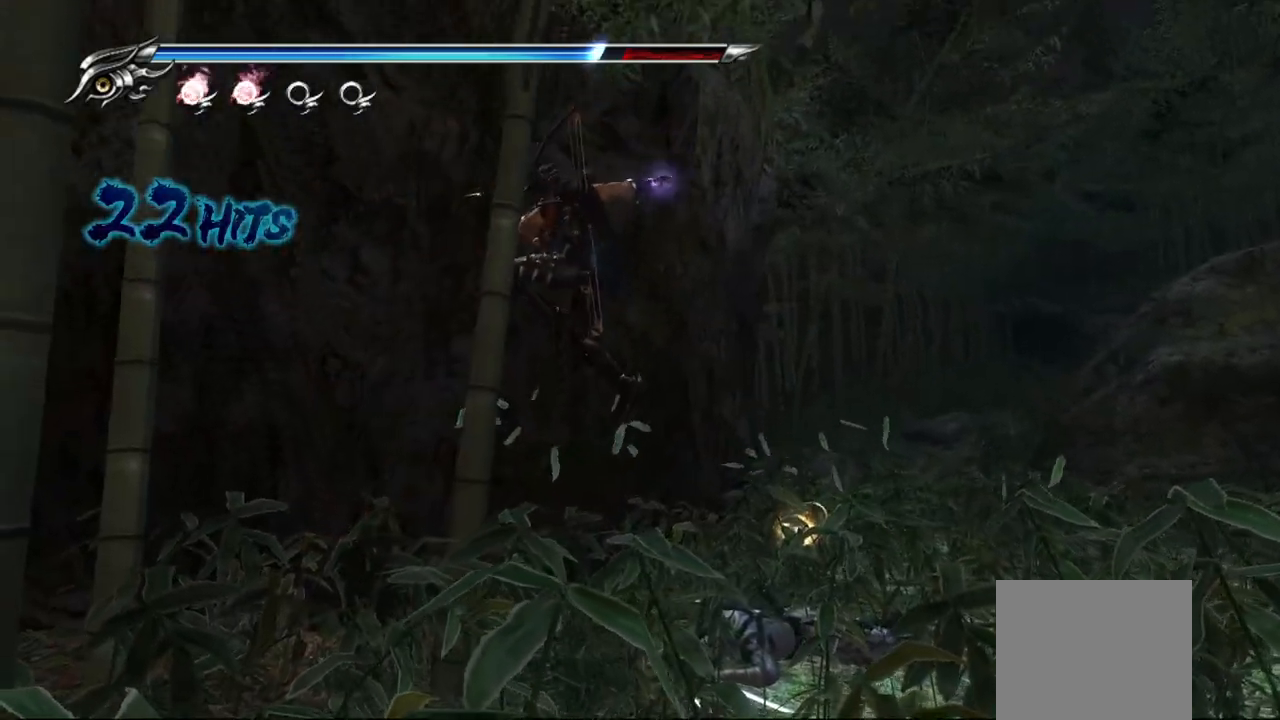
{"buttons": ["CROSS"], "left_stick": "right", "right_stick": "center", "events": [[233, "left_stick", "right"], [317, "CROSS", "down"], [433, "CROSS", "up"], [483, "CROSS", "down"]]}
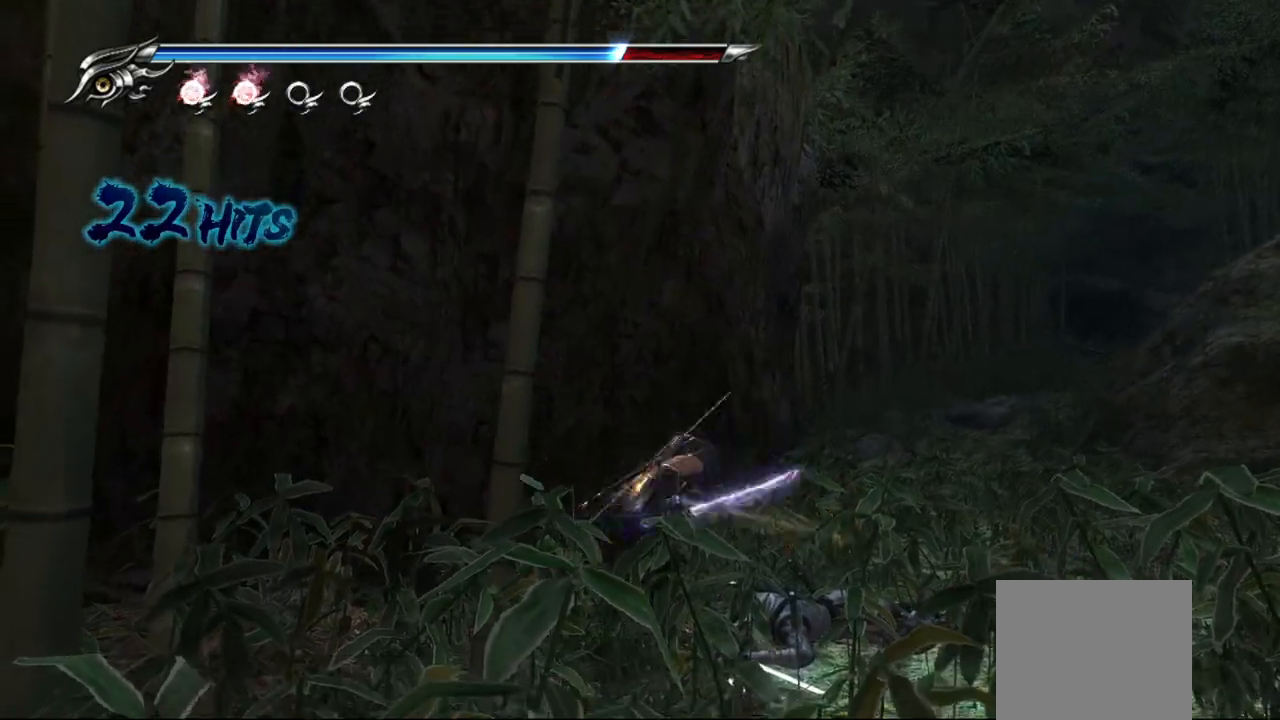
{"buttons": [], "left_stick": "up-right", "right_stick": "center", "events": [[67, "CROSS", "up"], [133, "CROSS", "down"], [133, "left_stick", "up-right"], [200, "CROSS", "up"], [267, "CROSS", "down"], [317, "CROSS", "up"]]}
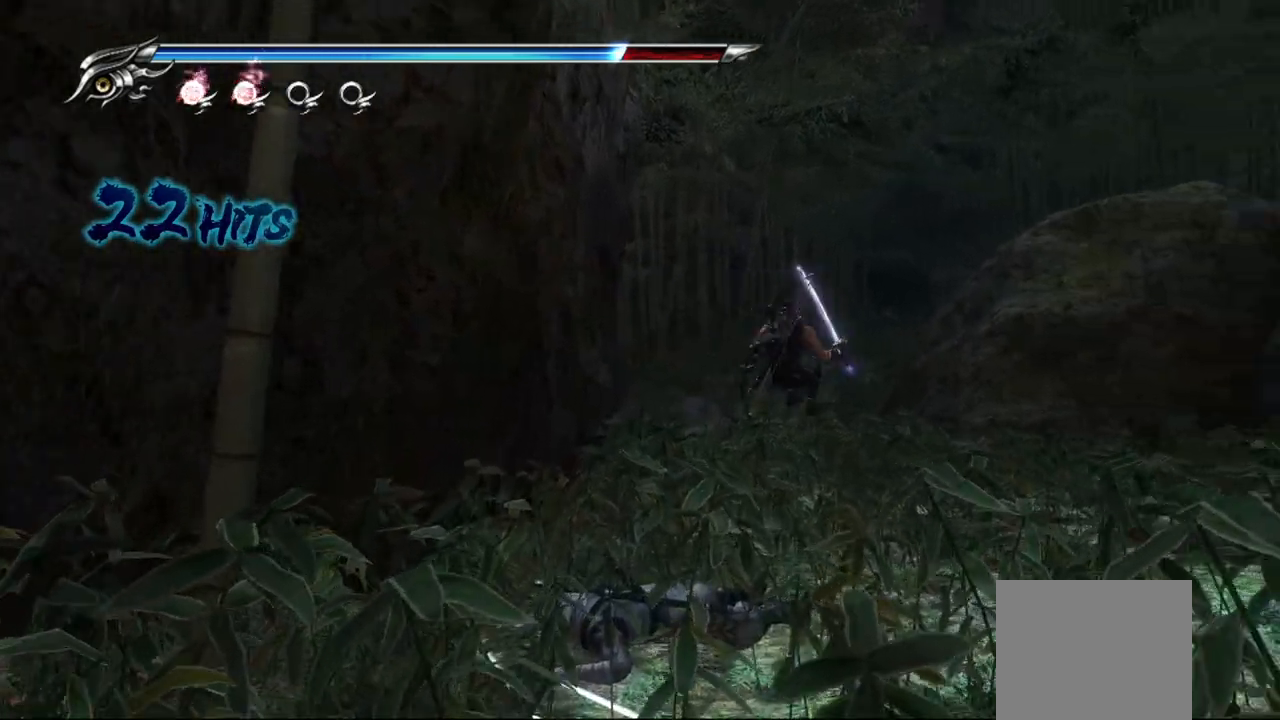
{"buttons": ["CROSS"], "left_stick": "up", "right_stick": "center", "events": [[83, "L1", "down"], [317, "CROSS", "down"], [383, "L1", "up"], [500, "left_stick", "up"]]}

········

_What is being asked_
Without the pictures, write out the listing exactly as it appears above.

_Result_
{"buttons": ["CROSS"], "left_stick": "right", "right_stick": "center", "events": [[233, "left_stick", "right"], [317, "CROSS", "down"], [433, "CROSS", "up"], [483, "CROSS", "down"]]}
{"buttons": [], "left_stick": "up-right", "right_stick": "center", "events": [[67, "CROSS", "up"], [133, "CROSS", "down"], [133, "left_stick", "up-right"], [200, "CROSS", "up"], [267, "CROSS", "down"], [317, "CROSS", "up"]]}
{"buttons": ["CROSS"], "left_stick": "up", "right_stick": "center", "events": [[83, "L1", "down"], [317, "CROSS", "down"], [383, "L1", "up"], [500, "left_stick", "up"]]}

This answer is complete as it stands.